Real estate woes may not end with govt bailout plan2 min read . Updated: 10 Nov 2019, 09:58 PM IST
- The idea is to finance housing projects that are currently stalled
- In MMR, the government’s ₹25,000 crore fund can be used to finance stalled housing projects with units that are priced up to ₹2 crore
The Centre has come up with a ₹25,000 crore bailout package for the troubled real estate sector. The Centre will contribute ₹10,000 crore, while the rest is likely to come from banks and the Life Insurance Corporation of India. Will this fund help India? Mint takes a look.
1) What’s the idea behind the bailout package?
The idea is to finance housing projects that are currently stalled. Citing industry estimates, the government said there are 1,509 stalled housing projects in India, comprising around 458,000 units. The maximum finance for a single project will be ₹400 crore. The finance will be available for projects with housing units priced up to ₹2 crore in the Mumbai Metropolitan Region (MMR), up to ₹1.5 crore in the National Capital Region (NCR), Chennai, Kolkata, Pune, Hyderabad, Bengaluru and Ahmedabad and up to ₹1 crore in the rest of India. These are the basics of the scheme and they give rise to a few questions.

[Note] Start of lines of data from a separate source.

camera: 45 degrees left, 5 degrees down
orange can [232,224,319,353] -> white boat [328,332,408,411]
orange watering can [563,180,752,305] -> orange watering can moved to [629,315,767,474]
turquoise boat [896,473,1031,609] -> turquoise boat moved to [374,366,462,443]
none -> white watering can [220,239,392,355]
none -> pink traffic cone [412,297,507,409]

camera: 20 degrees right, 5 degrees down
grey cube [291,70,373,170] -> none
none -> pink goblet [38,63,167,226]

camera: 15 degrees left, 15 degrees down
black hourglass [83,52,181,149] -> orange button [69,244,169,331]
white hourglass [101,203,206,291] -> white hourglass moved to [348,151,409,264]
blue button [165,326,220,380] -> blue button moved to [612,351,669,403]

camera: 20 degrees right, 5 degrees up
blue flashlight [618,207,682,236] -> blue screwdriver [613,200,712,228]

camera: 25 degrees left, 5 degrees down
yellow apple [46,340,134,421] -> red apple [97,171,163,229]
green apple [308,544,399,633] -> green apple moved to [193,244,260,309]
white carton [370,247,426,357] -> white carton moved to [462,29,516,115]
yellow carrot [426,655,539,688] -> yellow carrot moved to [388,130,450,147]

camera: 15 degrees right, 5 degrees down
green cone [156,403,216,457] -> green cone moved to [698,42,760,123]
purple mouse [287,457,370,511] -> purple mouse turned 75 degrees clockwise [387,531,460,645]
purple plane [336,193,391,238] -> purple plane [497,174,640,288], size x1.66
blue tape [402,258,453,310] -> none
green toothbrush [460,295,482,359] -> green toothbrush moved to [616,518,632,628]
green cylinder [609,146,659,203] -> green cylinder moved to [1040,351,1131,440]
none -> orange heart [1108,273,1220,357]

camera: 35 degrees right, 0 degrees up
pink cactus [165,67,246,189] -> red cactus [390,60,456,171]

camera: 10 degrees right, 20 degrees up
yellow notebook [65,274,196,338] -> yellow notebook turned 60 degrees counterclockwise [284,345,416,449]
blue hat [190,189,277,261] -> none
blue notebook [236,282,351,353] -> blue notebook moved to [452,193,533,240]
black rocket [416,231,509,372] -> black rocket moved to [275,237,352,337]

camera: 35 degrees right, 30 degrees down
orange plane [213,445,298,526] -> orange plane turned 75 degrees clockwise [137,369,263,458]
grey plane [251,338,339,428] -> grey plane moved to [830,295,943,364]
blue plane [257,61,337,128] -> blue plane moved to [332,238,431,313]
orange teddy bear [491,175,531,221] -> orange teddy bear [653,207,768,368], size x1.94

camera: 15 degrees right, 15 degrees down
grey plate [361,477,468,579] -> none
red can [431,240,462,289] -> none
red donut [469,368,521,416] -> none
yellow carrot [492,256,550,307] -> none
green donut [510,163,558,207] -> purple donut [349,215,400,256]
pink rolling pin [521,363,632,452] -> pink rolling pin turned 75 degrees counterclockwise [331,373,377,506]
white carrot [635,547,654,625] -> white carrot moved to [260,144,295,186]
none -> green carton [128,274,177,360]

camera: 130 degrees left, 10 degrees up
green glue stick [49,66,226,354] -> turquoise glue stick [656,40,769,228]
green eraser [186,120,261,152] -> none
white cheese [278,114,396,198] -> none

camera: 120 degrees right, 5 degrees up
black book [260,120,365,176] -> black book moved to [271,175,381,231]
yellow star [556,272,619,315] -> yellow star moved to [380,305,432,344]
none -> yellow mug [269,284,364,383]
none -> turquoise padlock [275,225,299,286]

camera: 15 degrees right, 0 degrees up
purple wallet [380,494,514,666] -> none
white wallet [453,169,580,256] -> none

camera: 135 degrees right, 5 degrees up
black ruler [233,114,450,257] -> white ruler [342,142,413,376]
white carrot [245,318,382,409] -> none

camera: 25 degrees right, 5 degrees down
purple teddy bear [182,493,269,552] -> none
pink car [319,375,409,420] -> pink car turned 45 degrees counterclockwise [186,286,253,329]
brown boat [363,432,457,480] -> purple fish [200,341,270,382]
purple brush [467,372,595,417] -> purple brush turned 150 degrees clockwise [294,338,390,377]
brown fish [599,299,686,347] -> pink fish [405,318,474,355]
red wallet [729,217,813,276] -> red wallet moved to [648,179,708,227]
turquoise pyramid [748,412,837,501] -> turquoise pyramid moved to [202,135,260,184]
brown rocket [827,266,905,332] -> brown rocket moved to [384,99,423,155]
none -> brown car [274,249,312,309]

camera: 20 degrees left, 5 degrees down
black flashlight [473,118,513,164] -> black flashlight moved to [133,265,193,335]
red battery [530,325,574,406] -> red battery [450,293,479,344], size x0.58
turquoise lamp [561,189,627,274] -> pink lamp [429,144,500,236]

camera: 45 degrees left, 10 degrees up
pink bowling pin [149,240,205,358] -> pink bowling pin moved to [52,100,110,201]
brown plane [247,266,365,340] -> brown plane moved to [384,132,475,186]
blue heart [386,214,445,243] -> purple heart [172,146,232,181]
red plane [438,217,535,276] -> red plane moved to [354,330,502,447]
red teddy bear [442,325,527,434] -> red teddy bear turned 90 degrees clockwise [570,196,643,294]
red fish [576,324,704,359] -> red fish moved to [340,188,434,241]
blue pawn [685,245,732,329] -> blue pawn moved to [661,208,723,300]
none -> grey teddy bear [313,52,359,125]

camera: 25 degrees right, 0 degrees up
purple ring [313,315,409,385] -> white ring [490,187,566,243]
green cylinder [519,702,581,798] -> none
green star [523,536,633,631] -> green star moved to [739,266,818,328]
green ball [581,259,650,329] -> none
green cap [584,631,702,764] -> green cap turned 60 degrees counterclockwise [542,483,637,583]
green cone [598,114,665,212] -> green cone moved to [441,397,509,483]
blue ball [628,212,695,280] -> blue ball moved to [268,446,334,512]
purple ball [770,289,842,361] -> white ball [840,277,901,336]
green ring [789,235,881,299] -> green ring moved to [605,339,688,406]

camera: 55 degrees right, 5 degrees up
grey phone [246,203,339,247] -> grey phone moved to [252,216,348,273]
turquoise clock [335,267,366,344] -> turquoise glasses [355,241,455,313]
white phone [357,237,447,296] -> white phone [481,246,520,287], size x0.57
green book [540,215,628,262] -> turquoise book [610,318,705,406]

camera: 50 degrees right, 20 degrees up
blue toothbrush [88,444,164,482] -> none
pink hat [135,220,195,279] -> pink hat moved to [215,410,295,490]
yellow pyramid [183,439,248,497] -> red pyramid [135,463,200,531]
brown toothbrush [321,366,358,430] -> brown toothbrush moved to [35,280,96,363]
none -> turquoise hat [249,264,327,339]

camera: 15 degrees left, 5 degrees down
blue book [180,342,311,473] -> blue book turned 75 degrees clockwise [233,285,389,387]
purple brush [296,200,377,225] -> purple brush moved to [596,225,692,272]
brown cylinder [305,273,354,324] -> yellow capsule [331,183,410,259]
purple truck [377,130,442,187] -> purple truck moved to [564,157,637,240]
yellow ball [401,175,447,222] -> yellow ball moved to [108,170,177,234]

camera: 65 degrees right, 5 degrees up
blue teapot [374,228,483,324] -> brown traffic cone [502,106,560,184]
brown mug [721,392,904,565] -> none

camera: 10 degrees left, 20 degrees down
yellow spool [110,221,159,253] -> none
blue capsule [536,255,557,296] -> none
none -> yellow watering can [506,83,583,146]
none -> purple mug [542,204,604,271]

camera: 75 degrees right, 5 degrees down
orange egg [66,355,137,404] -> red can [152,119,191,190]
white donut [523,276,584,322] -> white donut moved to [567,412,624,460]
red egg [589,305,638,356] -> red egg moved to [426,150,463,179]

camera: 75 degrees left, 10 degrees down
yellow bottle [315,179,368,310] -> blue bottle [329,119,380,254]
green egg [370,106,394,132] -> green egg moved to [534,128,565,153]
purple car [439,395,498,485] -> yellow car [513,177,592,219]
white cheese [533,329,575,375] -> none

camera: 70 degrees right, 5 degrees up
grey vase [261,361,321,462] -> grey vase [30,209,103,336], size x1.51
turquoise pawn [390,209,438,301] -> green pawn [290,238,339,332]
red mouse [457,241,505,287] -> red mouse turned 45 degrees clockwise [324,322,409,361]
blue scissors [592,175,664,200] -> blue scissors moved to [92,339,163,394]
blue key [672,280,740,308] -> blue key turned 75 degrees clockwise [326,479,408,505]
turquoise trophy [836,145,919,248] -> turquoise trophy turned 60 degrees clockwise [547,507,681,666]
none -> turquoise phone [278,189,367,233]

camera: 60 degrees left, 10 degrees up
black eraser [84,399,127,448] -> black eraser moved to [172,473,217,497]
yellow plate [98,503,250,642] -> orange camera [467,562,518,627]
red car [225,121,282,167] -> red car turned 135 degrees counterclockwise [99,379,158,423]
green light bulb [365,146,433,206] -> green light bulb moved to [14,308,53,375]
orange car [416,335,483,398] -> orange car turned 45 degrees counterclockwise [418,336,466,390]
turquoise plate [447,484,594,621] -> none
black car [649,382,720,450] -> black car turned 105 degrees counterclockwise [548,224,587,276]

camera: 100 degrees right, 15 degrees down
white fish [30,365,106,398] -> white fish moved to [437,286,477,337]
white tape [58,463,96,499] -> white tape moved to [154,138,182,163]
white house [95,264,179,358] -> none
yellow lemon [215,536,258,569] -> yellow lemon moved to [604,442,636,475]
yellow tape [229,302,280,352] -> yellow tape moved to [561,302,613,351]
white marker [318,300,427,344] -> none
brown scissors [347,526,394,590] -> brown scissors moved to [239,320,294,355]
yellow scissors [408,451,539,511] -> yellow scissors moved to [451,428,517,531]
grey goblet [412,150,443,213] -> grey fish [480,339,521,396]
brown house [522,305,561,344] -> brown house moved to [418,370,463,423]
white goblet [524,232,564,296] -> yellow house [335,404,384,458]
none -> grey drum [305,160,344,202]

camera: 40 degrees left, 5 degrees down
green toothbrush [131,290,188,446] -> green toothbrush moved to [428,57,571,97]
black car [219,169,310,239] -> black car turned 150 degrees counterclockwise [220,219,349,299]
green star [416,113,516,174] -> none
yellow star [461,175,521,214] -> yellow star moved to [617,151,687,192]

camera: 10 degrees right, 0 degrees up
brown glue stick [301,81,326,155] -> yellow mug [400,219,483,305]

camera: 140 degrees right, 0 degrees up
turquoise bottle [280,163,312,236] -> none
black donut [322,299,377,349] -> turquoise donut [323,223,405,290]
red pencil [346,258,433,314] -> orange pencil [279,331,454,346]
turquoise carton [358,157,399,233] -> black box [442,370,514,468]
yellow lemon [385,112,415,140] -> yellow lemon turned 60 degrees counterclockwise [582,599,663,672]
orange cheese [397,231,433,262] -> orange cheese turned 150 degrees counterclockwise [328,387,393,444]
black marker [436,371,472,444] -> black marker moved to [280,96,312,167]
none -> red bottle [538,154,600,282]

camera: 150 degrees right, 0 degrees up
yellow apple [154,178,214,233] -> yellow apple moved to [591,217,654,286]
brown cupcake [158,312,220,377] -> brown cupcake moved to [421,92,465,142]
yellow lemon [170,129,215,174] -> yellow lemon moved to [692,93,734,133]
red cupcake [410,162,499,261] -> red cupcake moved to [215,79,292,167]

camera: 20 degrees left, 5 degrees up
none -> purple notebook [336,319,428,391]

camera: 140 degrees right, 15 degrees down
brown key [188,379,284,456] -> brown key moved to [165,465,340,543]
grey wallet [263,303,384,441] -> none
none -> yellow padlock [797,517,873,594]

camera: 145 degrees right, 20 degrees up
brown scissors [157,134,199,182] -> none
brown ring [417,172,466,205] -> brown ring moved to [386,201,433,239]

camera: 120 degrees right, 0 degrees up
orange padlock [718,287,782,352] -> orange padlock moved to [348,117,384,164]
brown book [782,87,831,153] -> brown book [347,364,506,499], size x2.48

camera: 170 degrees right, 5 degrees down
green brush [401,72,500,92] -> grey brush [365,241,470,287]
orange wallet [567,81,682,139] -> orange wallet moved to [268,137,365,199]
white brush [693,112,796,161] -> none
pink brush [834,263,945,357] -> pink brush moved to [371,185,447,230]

2 )How can ₹2 cr homes be called ‘affordable’?
In MMR, the government’s ₹25,000 crore fund can be used to finance stalled housing projects with units that are priced up to ₹2 crore. For NCR and other big cities, the limit is ₹1.5 crore. The reason for this lies in the fact that the highest number of stalled housing projects—more than two-thirds—are in MMR and NCR, where prices are on the higher side. In MMR, the average price of a home is more than ₹1 crore. What this tells us is that the government’s package will primarily bail out builders in and around Mumbai and Delhi. Hence, affordable housing is a misnomer in this case.
3) What is the definition of a stalled housing project?
The maximum finance for a single project will be ₹400 crore. Anarock Property Consultants estimates 576,000 housing units across seven key cities were launched in or before 2013 and are yet to be delivered. This is different from the number (458,000) put out by the Centre. It will have to come up with a proper definition of a stalled project.
4) Will the bailout solve the basic problem?
According to real estate research firm Liases Foras, the number of unsold homes in the country is more than 1.3 million. The number of unsold homes in India has risen dramatically primarily because of high prices. Builders have cited higher development costs as a reason for their inability to reduce prices of properties. The bailout package of ₹25,000 crore will lead to a further increase in the supply of homes, but without adequate price cuts these homes are not going to get sold. Hence, the problem will only deepen.
5) What about the moral hazard in this?
An average apartment in a big city in India is priced at more than ₹50 lakh. How many people make the kind of money required to buy such an apartment? Also, with the government’s rescue package, many real estate developers can hold on to the current high prices. This is how moral hazard plays out. No market can keep booming all the time. Sometimes, it needs to go bust as well, to be able to thrive all over again.
Vivek Kaul is an economist and the author of the Easy Money trilogy.